━━━━━ Document text

DANDONG, China - Spirits are rising on both sides of the Yalu River, which separates North Korea from China, following Kim Jong-un’s meeting with Xi Jinping in Dalian.

The May 8 meeting was the second summit between the two leaders in seven weeks, and since there have been multiple public exchanges between the two allies, the most notable being a May 16 visit by a North Korean delegation to China aimed at studying its economic development model.

Xi told the delegation that Beijing supports Pyongyang “in developing its economy and improving its people’s livelihood,” after which the high-level North Korean officials were taken on a whirlwind tour of China’s economic infrastructure.

With relations between the two countries warming after a prolonged freeze following Kim Jong-un’s rise to power in 2011, China’s border town of Dandong, which faces North Korea, has been witnessing renewed economic expansion.

As North Korea’s gateway to the outside world, Dandong is teeming with officials and merchants from the other side of the river and offers a rare glimpse of the reclusive country’s contact with the international economy.

On the opposite side of the Yalu on the North Korean side lies Sinuiju, the border town designated by Pyongyang as a Special Administrative Region and home to light industry factories.

Sinuiju has changed completely since this reporter’s last visit to Dandong two years ago, with five or six new high-rises on its skyline.

Lee Yong-cheol, an ethnic Korean-Chinese citizen, runs a business on the border. A construction boom is currently underway in Sinuiju, he says.

“Though most of the construction costs are borne jointly by North Korea and China, the North Koreans always argue that it is entirely funded by money from the North,” he said. “The majority of these buildings under construction are trade offices and lodging facilities for Chinese tourists.”

According to British newspaper The Times, real estate prices have recently spiked in the city, with a residential apartment going for around 52,000 pounds ($69,470) ? a third of prices in Pyongyang, the nation’s capital. While only the government has the official prerogative to offer housing, a black market for real estate has been flourishing, particularly in economically important cities like Pyongyang, Sinuiju and Rason in the country’s northeastern border with China and Russia.

It isn’t entirely clear whether the construction boom and the housing price rise can be attributed to economic cooperation between North Korea and China or the growth of private markets ? called jangmadang ? in North Korea.

━━━━━━━━━━
━━━━━ Extracted information

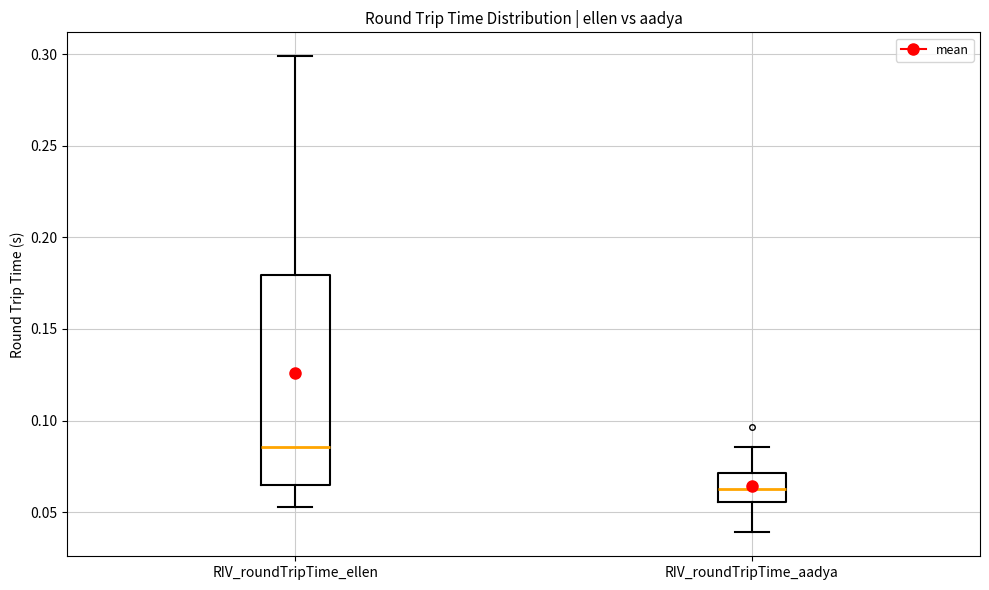

Reading left to right, transcribe this box plot: for each box, give where its median line is, the range the box spans, and where its two whiskers end, as read against the y-axis. The values are not printed on the chart, so give them approximately, as read against the axis.

RIV_roundTripTime_ellen: median 0.085, box 0.065 to 0.180, whiskers 0.055 to 0.300
RIV_roundTripTime_aadya: median 0.060, box 0.055 to 0.070, whiskers 0.040 to 0.085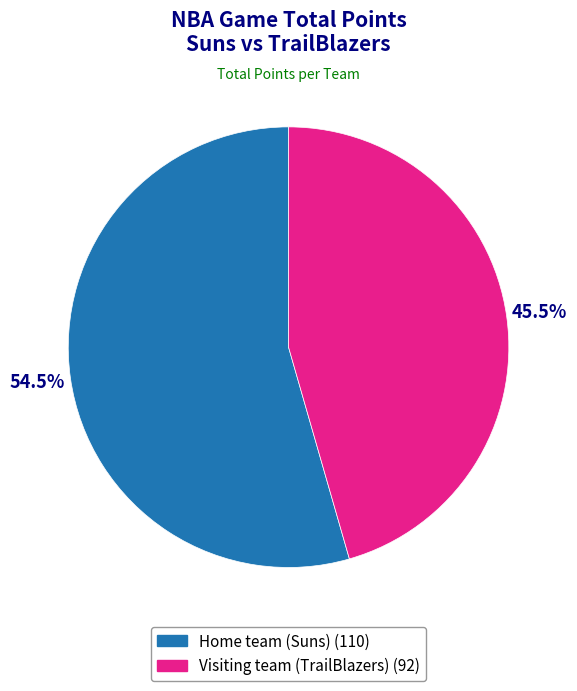

Count the number of slices in the pie.

2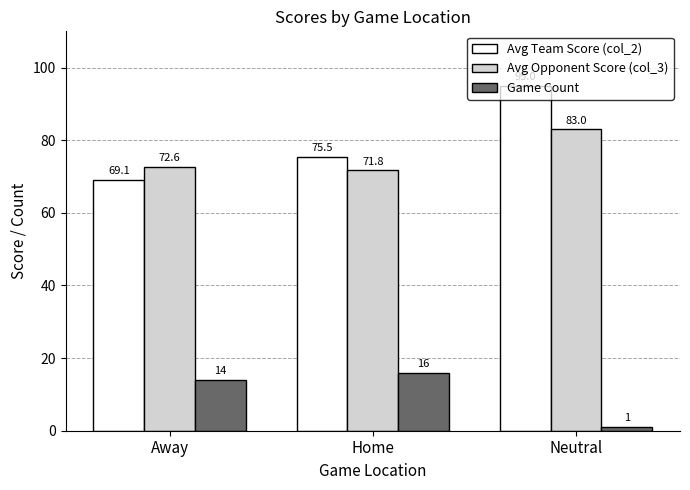

What is the sum of the Avg Team Score (col_2) values at Neutral and Away?

164.1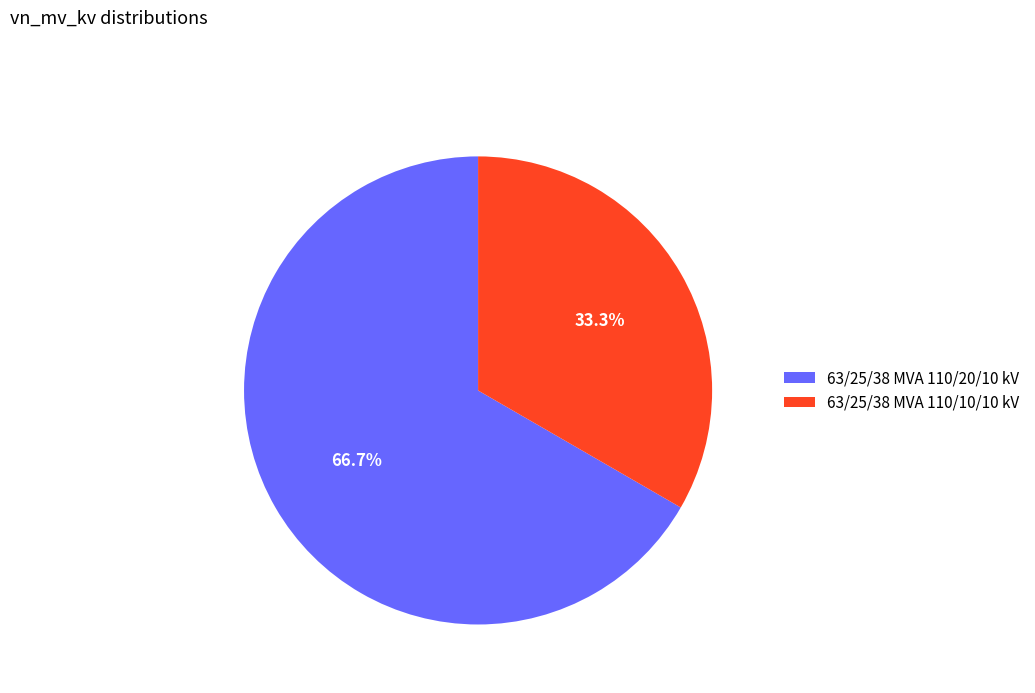

To the nearest percent, what portion does 63/25/38 MVA 110/20/10 kV represent?

67%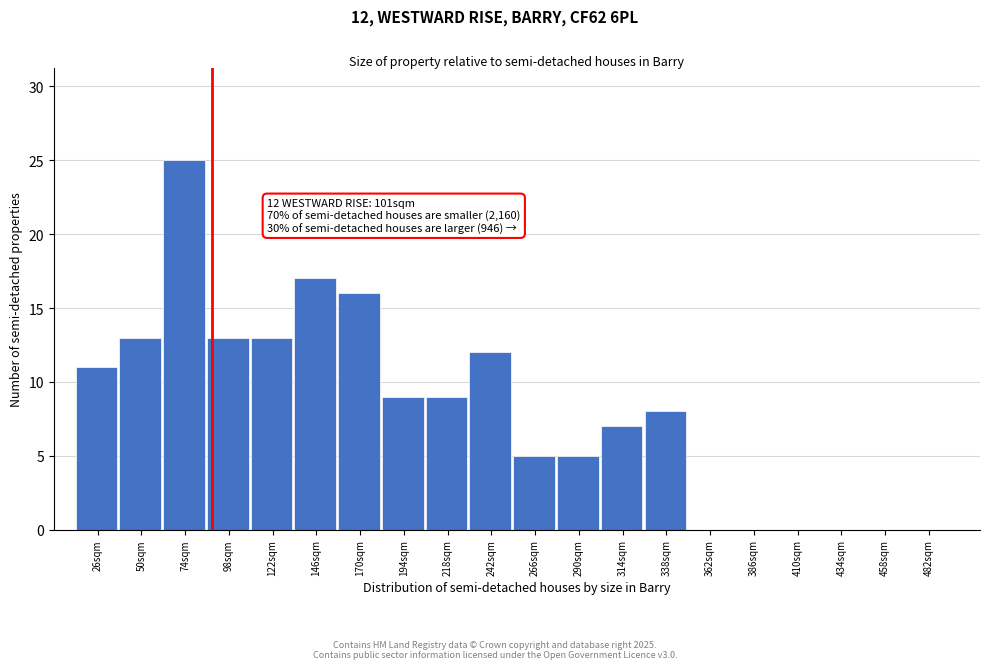

Reading left to right, list all the values displayed in this chart.

26sqm=11	50sqm=13	74sqm=25	98sqm=13	122sqm=13	146sqm=17	170sqm=16	194sqm=9	218sqm=9	242sqm=12	266sqm=5	290sqm=5	314sqm=7	338sqm=8	362sqm=0	386sqm=0	410sqm=0	434sqm=0	458sqm=0	482sqm=0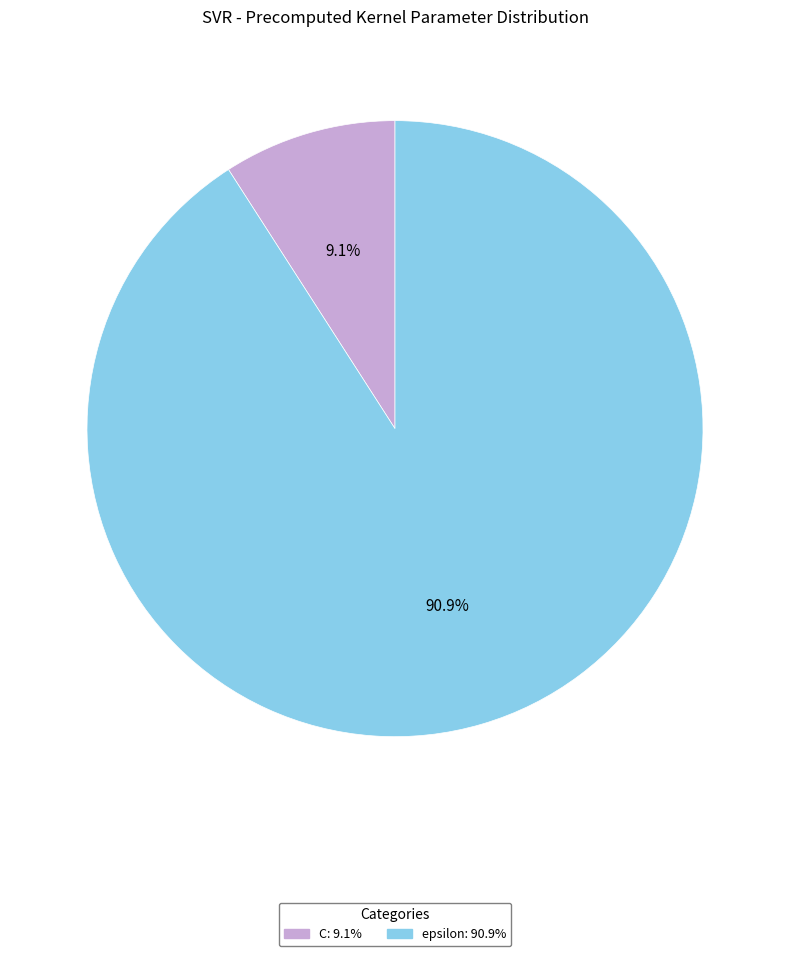

How much of the chart is everything except C?

90.9%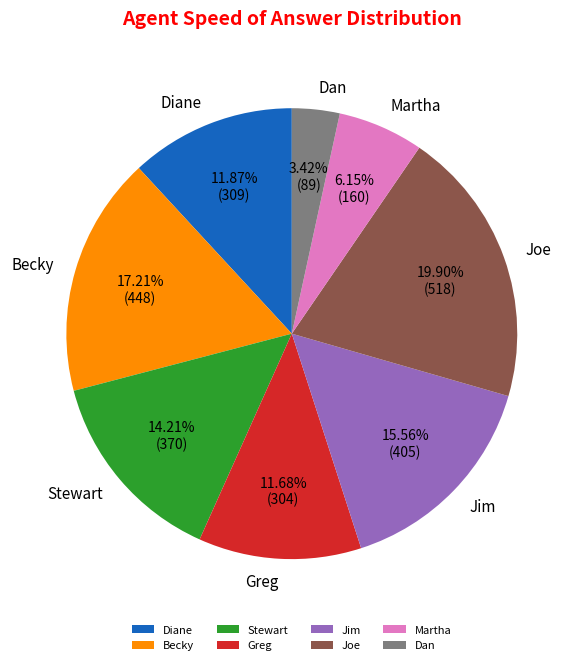

Does any single category account for the majority?

No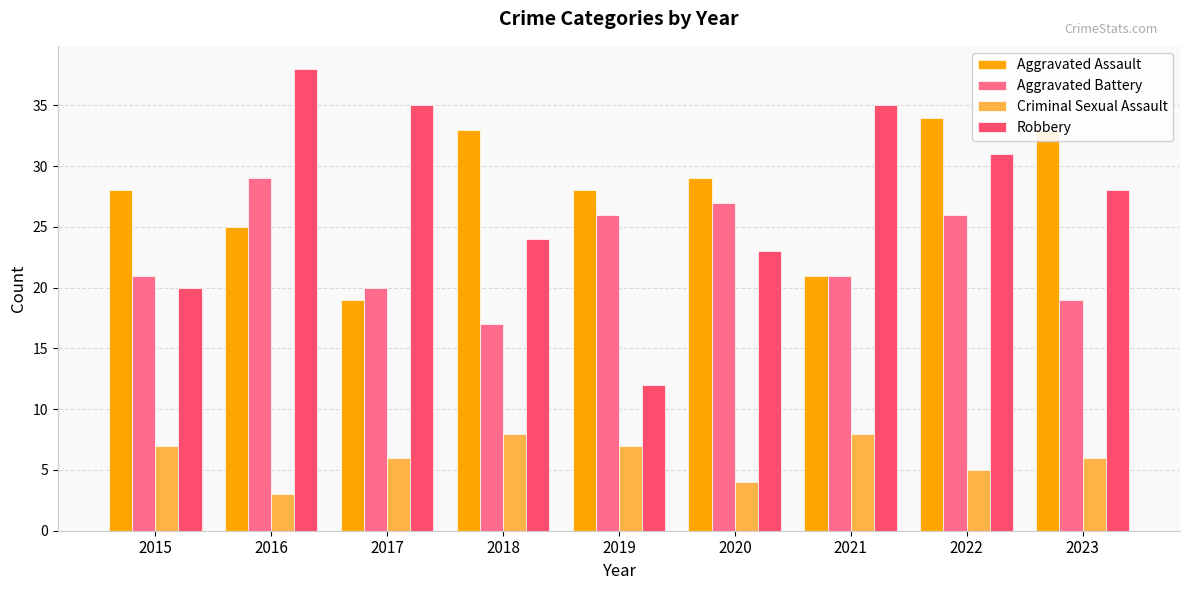

Count the number of data series in this chart.

4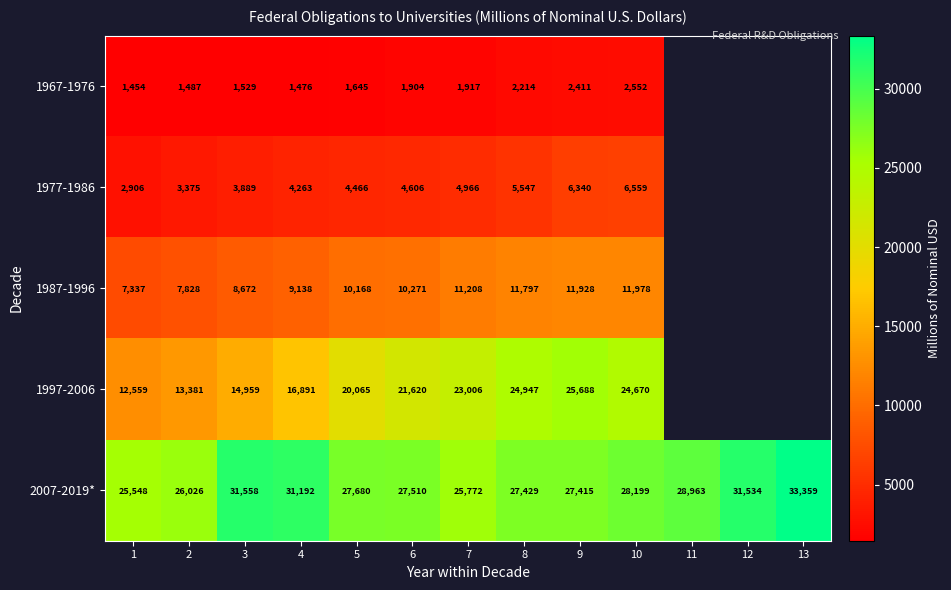

Is the value of 1997-2006 at 8 greater than the value of 1967-1976 at 6?

Yes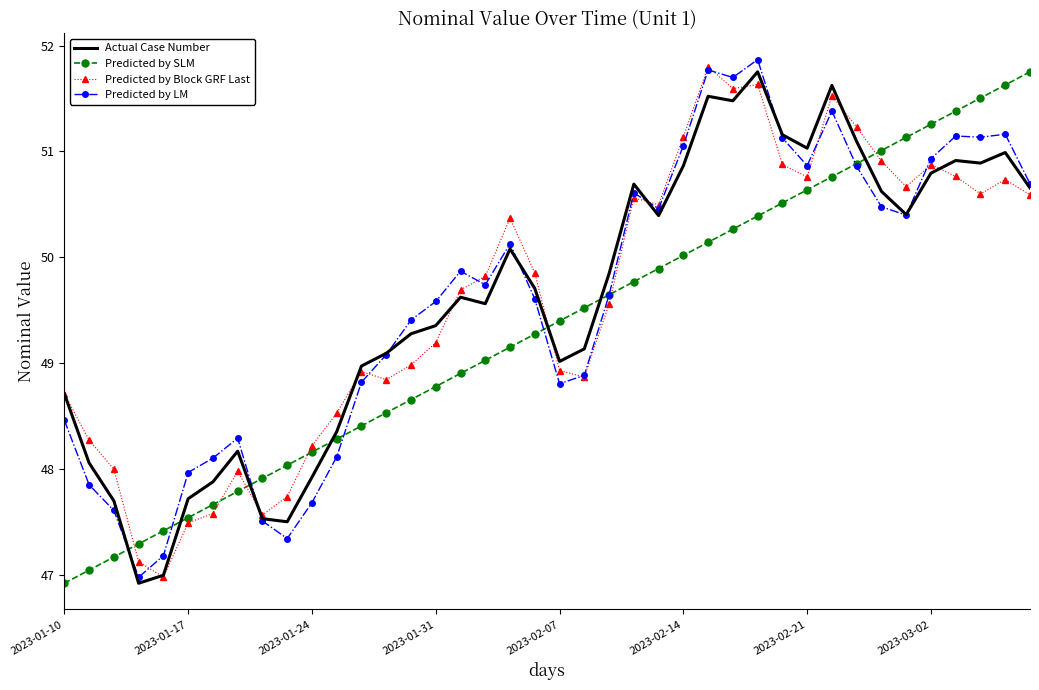

What is the smallest value displayed?

46.9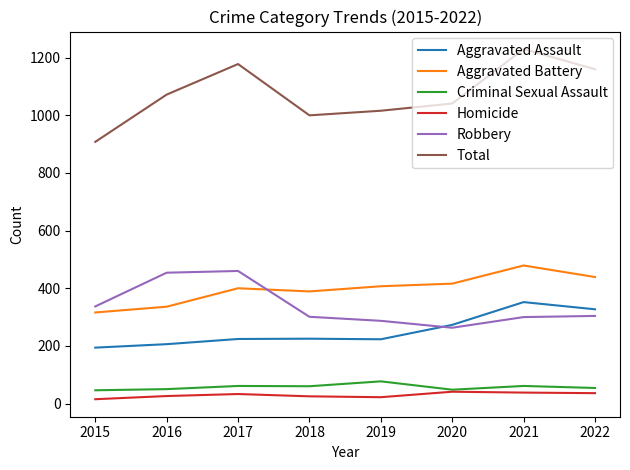

Which series has the largest range (max minus min)?

Total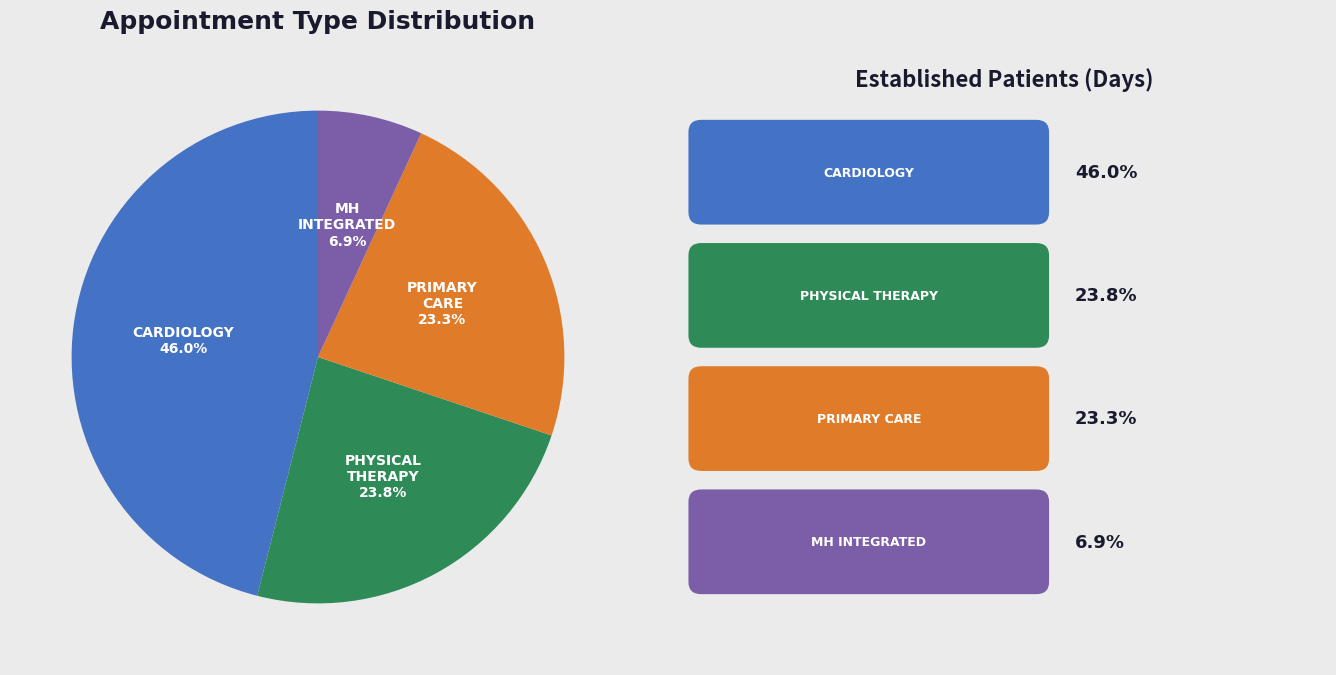

Is there any slice that represents more than half of the pie?

No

━━━━━━━━━━

**Problem set**.
- 1) In the Yalu River border article, on what date did a North Korean delegation visit China to study its economic development model?
- 2) Shorten the paragraph of the Yalu River border article that begins "The May 8 meeting was the second summit," and keep its main facts.
- 3) Repeat word for word the part of the Yalu River border article that opens with "According to British" and closes with "in North Korea.".

**Solutions**.
- 1) May 16

- 2) Kim Jong-un and Xi Jinping met on May 8 for their second summit in seven weeks. Several public exchanges between the two allies followed, most notably a May 16 visit by a North Korean delegation to China to study its economic development model.

- 3)
According to British newspaper The Times, real estate prices have recently spiked in the city, with a residential apartment going for around 52,000 pounds ($69,470) ? a third of prices in Pyongyang, the nation’s capital. While only the government has the official prerogative to offer housing, a black market for real estate has been flourishing, particularly in economically important cities like Pyongyang, Sinuiju and Rason in the country’s northeastern border with China and Russia.

It isn’t entirely clear whether the construction boom and the housing price rise can be attributed to economic cooperation between North Korea and China or the growth of private markets ? called jangmadang ? in North Korea.